What is the River really made of?
“Tragedy.” Nyx’s black smile opened in the waters above. “It is the only potent memory mortals leave behind in their lives. It has the greatest worth. Every other memory is laid to waste.”
But not everybody has tragedies.
“You are greatly wrong. There is no other common memory shared among mortal kind. It is inevitable mortals find something dark to dwell upon in their last moments. Death is not a process for them like with animals. It is an abomination they have no use for… even older mortals, full of pain and rot, may wish for release, but no longer desire death when it comes.”
What about the fly? I used the River’s waters on a fly. It yielded a coin.
“All life, even plants—even microbes, experience tragedy in their way. It isn’t human tragedy of course and it is never as nourishing, but I welcome it all.”
How can that be?
“That fly experienced something you couldn’t appreciate and it has nothing to do with grieving over its death or the death of the eggs it would never have a chance to lay. That fly had one note of discord ringing through its heart as its systems shut down: How will I ever be a fly now? That is a common premise with lower life forms. Humans are the only who feel sorry for themselves and think nothing about their value as living things. They place value on things outside themselves and generate more pain and tragedy in one soul than a whole world of flies could.”
I was like that.

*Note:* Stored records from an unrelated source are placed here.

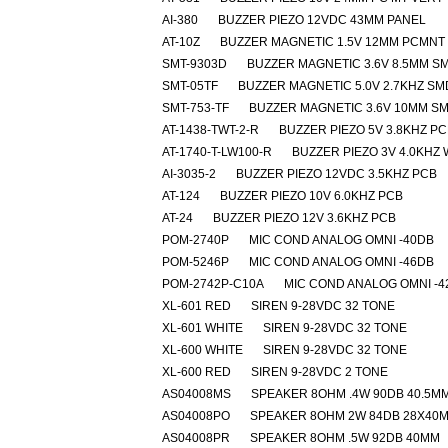
AI-380
BUZZER PIEZO 12VDC 43MM PANEL
AT-10Z
BUZZER MAGNETIC 1.5V 12MM PCMNT
SMT-9303D
BUZZER MAGNETIC 3.6V 8.5MM S
SMT-05TF
BUZZER MAGNETIC 5.0V 2.7KHZ SM
SMT-753-TF
BUZZER MAGNETIC 3.6V 10MM S
AT-1438-TWT-2-R
BUZZER PIEZO 5V 3.8KHZ P
AT-1740-T-LW100-R
BUZZER PIEZO 3V 4.0KHZ
AI-3035-2
BUZZER PIEZO 12VDC 3.5KHZ PCB
AT-124
BUZZER PIEZO 10V 6.0KHZ PCB
AT-24
BUZZER PIEZO 12V 3.6KHZ PCB
POM-2740P
MIC COND ANALOG OMNI -40DB
POM-5246P
MIC COND ANALOG OMNI -46DB
POM-2742P-C10A
MIC COND ANALOG OMNI -4
XL-601 RED
SIREN 9-28VDC 32 TONE
XL-601 WHITE
SIREN 9-28VDC 32 TONE
XL-600 WHITE
SIREN 9-28VDC 32 TONE
XL-600 RED
SIREN 9-28VDC 2 TONE
AS04008MS
SPEAKER 8OHM .4W 90DB 40.5M
AS04008PO
SPEAKER 8OHM 2W 84DB 28X40
AS04008PR
SPEAKER 8OHM .5W 92DB 40MM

I feared I’d live down in these waters, suffering all this pain and misery, and being alone the whole time. I wanted to live again so I could find somebody to spend time with. That is why you found me, wasn’t it?

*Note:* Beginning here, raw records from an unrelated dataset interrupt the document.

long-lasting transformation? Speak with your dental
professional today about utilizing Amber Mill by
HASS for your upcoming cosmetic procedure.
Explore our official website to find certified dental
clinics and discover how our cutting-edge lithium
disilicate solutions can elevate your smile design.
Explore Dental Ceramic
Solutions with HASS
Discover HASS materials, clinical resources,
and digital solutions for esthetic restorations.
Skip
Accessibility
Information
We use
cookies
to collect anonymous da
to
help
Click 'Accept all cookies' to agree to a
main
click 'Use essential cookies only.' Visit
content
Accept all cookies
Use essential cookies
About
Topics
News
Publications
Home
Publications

“Yes, if you had embraced misery, I would not have found you. That need to live brought you to me. Now that you’ve shed those deplorable traits, you can hel
p bring me back. Soon, you’ll ascend to the living world and finish this.”
No! I want to drink more.
“Then do so, but remember that I’m not whole yet. This can’t go on for much longer. My milk will not last another feeding.”
Janet wanted to bawl her eyes out for the news, but she knew that doing so would detach her from the ambrosia supply and that was something that positively could not be suffered.
Faye sat at the table, staring at the full glass of water. She wasn’t thirsty, but had poured the glass and wanted to finish what she started. Evan pensively studied her, waiting for her to respond to his heart-pouring-out. She didn’t want him back in the house. It had taken her a while but she had come to grips with the woman from the orange groves. That wasn’t an alternate self, it was who Faye really was, and the doppelganger had been the woman once called Evan Ledbetter’s wife.
He could never process this, but Faye had a feeling Janet could. Faye didn’t hate herself for walking out on Janet that day at the pond, but she didn’t much care for how long it had taken her to finally forgive her friend.
Now Janet was missing when Faye could really use her help, especially after the doctor’s bad news.
“You’re not going to say anything?” Evan prodded. “I’m telling you I was wrong. I’m saying I made a mistake and I want you and our child back. Doesn’t that mean anything?”
Faye picked a couple errant bread crumbs off the table cloth and flicked them on the floor. The act was a little unnerving and it didn’t suit her. She supposed her new-self and her old-self still would be walking every crumb over to the trash can, but they shared in that happiness.
“Faye?”
“I heard you.”
“Which part?”
“Everything,” she said with a sigh. “But there is something you don’t know and I’m not sure how you’re going to take this.”
“After all we’ve been through, it’s safe to say I can handle whatever it is.”